Improving home safety

Woodcroft kitchen

Our homes may be our sanctuaries, but they’re also the places where we’re most at risk of experiencing an accident. Statistics from RoSPA show that 2.7 million people arrive at A&E each year after domestic accidents, and everyone has stories about what-are-the-odds slips and trips.

Fortunately, there are plenty of things you can do to reduce your chances of contributing to 2021’s accident statistics. Below, we consider ways to improve your home’s safety, while protecting yourself along the way…

Making your home safe

Cruden homes are safe by design, with standard specifications including safety glass and window locks in every new home. Cutting-edge electrical wiring minimises the risk of shocks or surges, and our fire safety standards meet the stringent regulations established by the UK and Scottish Governments, with mains-powered smoke detectors fitted as standard.

Homeowners can build on these solid foundations with intelligent specification choices. For instance, carpeted bedrooms improve traction when we’re at our sleepiest and less attentive. Similarly, textured wooden flooring provides more grip underfoot than smooth 1990s-style laminate boards. Position mats inside and outside external doors to extract water from shoes, and try to leave wet footwear in hallways to reduce the risk of slipping while carrying shopping or squeezing round half-open doors. Polished ceramic surfaces offer far less grip than bumpier flagstones or vinyl, though nothing is softer and grippier than carpet. Speaking of grip, position suction mats and anti-slip strips in baths and shower cubicles.

Effective lighting can significantly reduce accident rates around the home, allowing you to see the edge of stair treads or discarded Lego bricks. Kickplate lighting in the kitchen and stair treads won’t cost much to install (or run if they use energy-efficient LED bulbs), but they could avoid a broken ankle. Good lighting is also vital while reading or working from home, since it reduces eyestrain and headaches. And on the subject of home working, tie cables together and secure them in place with bungee cords or cable tidies, rather than letting them snake across the floor.

Keeping yourself safe

Inattention causes accidents, so don’t use a smartphone as you walk downstairs, or try to open a door while talking over your shoulder. Minimise health and safety risks by not  wearing loose robes while cooking on a gas hob, or unplugging something with damp hands. New parents will need to keep their offspring safe by investing in everything from cupboard locks to stair gates and fireguards; the latter may also benefit larger pets. Try to keep animals away from freshly mopped floors, since they could easily slip and hurt themselves.

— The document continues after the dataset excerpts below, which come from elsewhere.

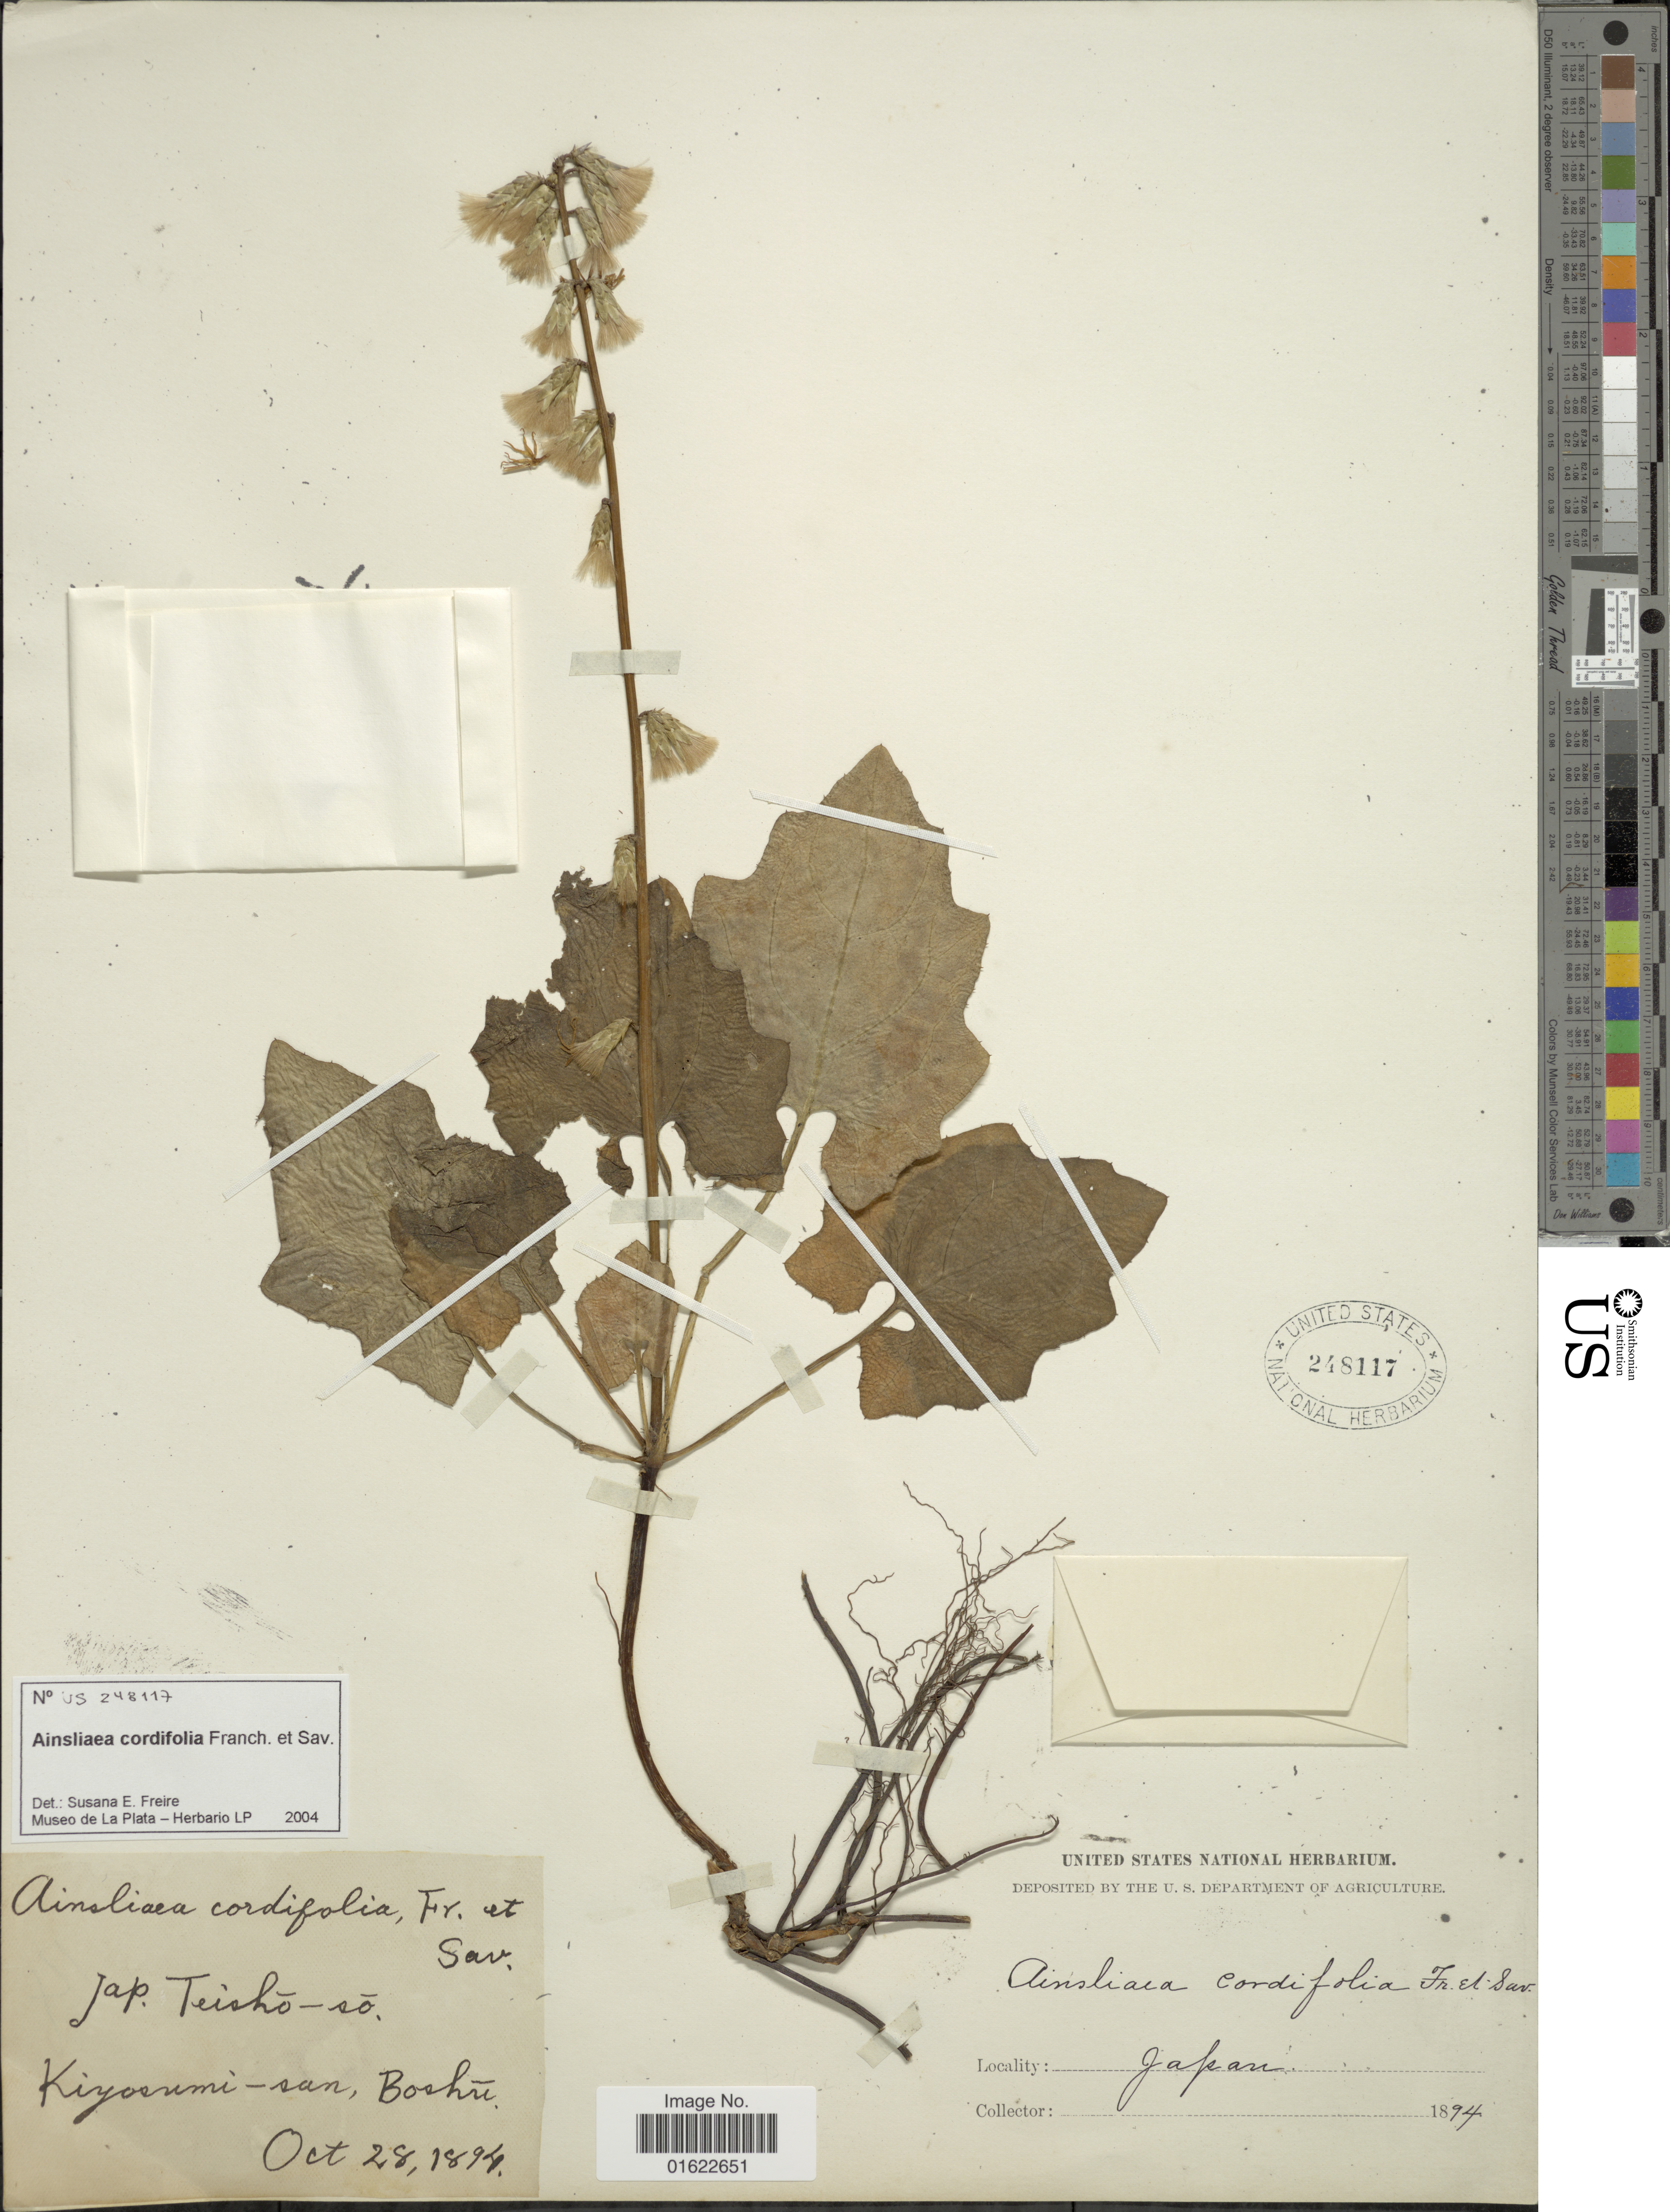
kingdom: Plantae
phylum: Tracheophyta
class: Magnoliopsida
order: Asterales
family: Asteraceae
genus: Ainsliaea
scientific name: Ainsliaea cordifolia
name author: Franch. & Sav.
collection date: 1894-10-28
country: Japan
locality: Kiyosumi-san, Boshu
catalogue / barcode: US 248117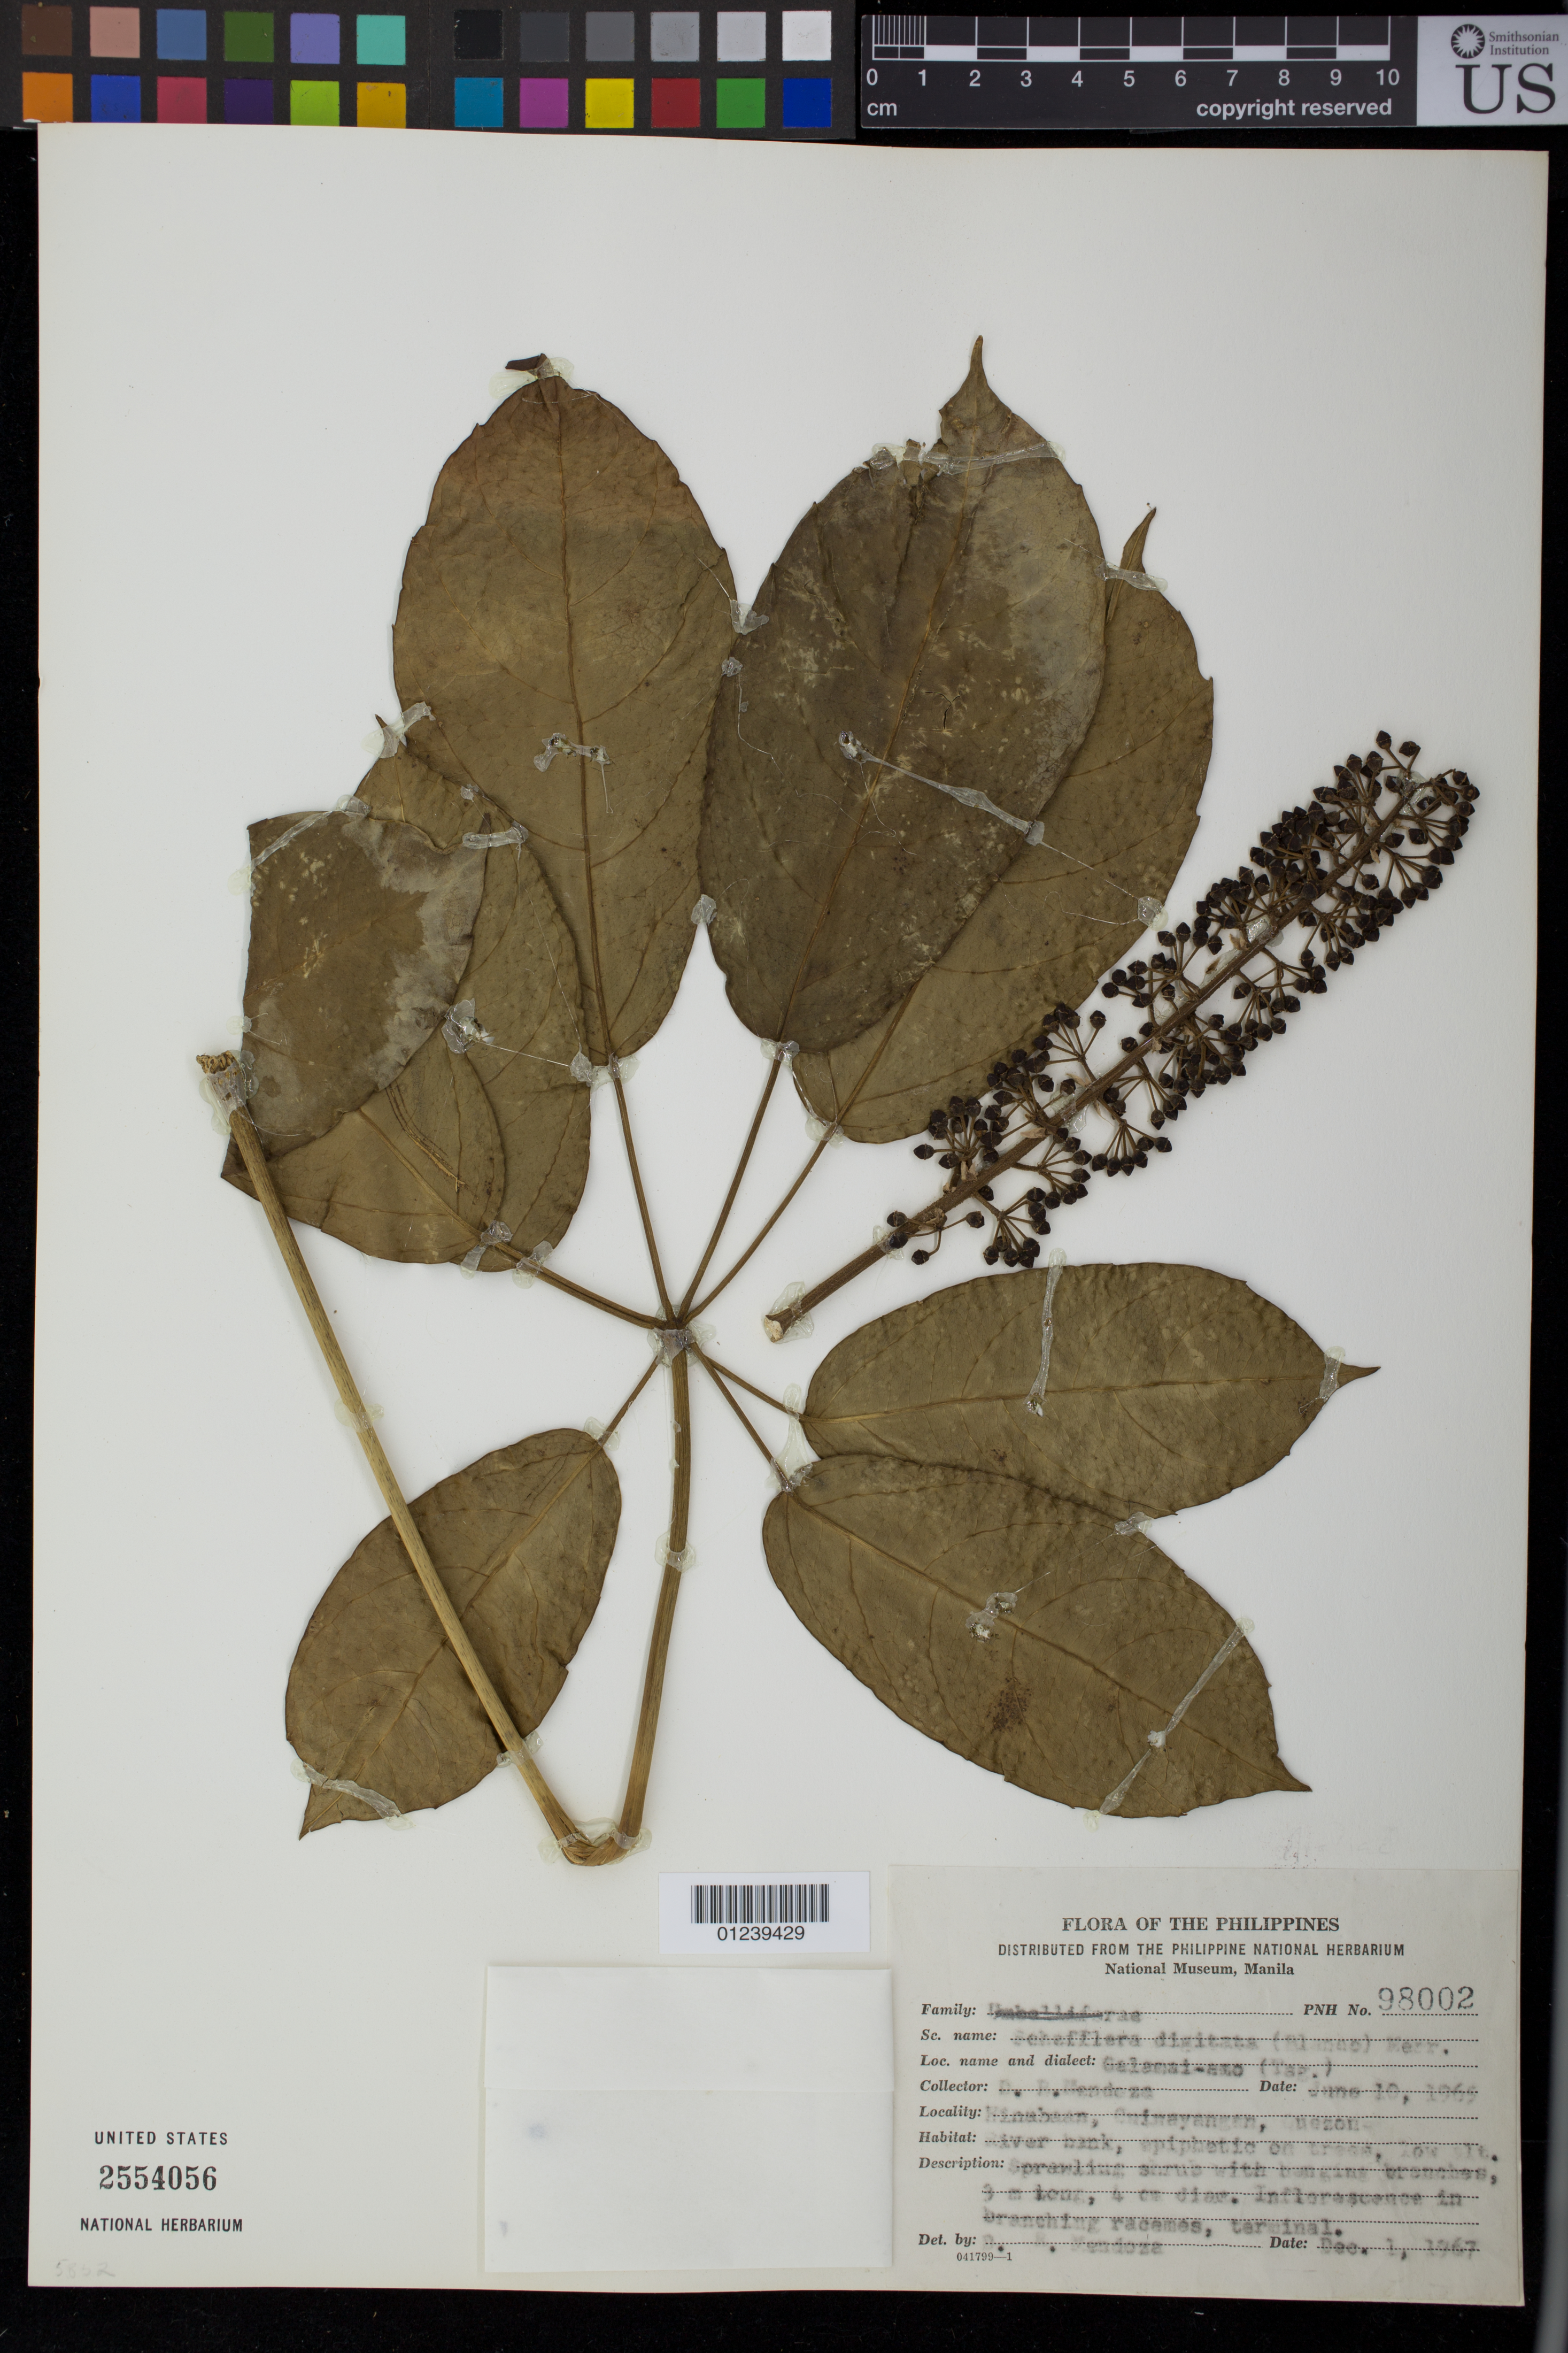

Although you’re statistically very unlikely to experience a domestic fire, it’s worth investing in a fire blanket and extinguisher. App-controlled smart plugs are less prone to overheating than old-fashioned lamp timers, and only ever use one surge-protected plug adaptor per socket. Get into the habit of unplugging non-essential electrical devices before going to bed, and don’t buy high-wattage lightbulbs unless both the lamp and the shade they’ll be used in are compatible.

Finally, take five minutes to plan an escape strategy if you ever have to vacate your house in a hurry, such as a burst pipe causing severe flooding. Folding cardboard pet carriers are ideal for extracting animals at short notice, and a fireproof box offers robust protection for hard-to-replace documents like passports and birth certificates – while also providing a single item to take with you in an emergency. Expedite hasty departures by ensuring door or window keys are easily accessible, and never obstruct stairwells or external doors.

Finally, may we take this opportunity to wish all our readers and customers, a happy and safe new year!